== INPUT FOR THIS TASK ==
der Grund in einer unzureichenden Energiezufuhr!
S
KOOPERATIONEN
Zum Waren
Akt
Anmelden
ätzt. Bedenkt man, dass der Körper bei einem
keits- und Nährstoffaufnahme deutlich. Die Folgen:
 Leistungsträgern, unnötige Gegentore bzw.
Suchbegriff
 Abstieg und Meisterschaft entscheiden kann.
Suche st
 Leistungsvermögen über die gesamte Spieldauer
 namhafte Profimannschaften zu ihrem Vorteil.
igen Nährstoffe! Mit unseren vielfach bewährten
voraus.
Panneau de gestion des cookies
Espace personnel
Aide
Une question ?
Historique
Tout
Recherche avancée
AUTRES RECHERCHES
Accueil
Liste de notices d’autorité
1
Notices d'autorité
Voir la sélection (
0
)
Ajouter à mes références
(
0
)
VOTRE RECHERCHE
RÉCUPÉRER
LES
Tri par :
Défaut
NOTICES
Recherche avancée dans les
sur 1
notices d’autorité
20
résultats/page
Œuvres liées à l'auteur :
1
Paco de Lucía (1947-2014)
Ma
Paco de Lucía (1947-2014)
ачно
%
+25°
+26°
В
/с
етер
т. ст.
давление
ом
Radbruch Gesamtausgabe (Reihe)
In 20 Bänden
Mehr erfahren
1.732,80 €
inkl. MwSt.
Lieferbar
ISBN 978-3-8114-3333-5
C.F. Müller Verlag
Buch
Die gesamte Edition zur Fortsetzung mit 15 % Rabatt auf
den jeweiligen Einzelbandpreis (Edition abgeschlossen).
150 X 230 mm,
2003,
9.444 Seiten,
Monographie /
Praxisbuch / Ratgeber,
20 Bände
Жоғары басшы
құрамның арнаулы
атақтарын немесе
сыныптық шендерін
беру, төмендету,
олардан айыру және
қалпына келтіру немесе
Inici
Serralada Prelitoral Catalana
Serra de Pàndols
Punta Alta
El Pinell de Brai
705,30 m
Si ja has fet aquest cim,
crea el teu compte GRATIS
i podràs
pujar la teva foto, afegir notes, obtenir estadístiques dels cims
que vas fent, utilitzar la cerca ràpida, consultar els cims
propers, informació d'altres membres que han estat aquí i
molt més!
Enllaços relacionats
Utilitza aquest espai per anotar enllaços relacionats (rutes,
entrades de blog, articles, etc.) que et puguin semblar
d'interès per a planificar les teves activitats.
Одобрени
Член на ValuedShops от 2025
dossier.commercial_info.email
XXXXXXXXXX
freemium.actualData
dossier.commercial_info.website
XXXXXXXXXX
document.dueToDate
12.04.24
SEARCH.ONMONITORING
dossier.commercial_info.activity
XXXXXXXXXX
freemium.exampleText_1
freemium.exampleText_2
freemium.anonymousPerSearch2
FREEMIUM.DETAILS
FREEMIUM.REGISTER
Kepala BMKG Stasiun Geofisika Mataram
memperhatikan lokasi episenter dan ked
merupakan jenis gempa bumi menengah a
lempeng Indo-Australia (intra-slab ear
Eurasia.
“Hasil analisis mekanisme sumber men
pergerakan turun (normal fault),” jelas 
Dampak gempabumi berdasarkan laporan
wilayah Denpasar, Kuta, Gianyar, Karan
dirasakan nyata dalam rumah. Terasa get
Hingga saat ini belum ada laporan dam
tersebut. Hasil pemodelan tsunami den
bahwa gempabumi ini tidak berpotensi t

== YOUR OBJECTIVE ==
From the listing above, select every line that contains the string "relacionats", matching case exactly.

== RESULT OF THIS EXERCISE ==
Enllaços relacionats
Utilitza aquest espai per anotar enllaços relacionats (rutes,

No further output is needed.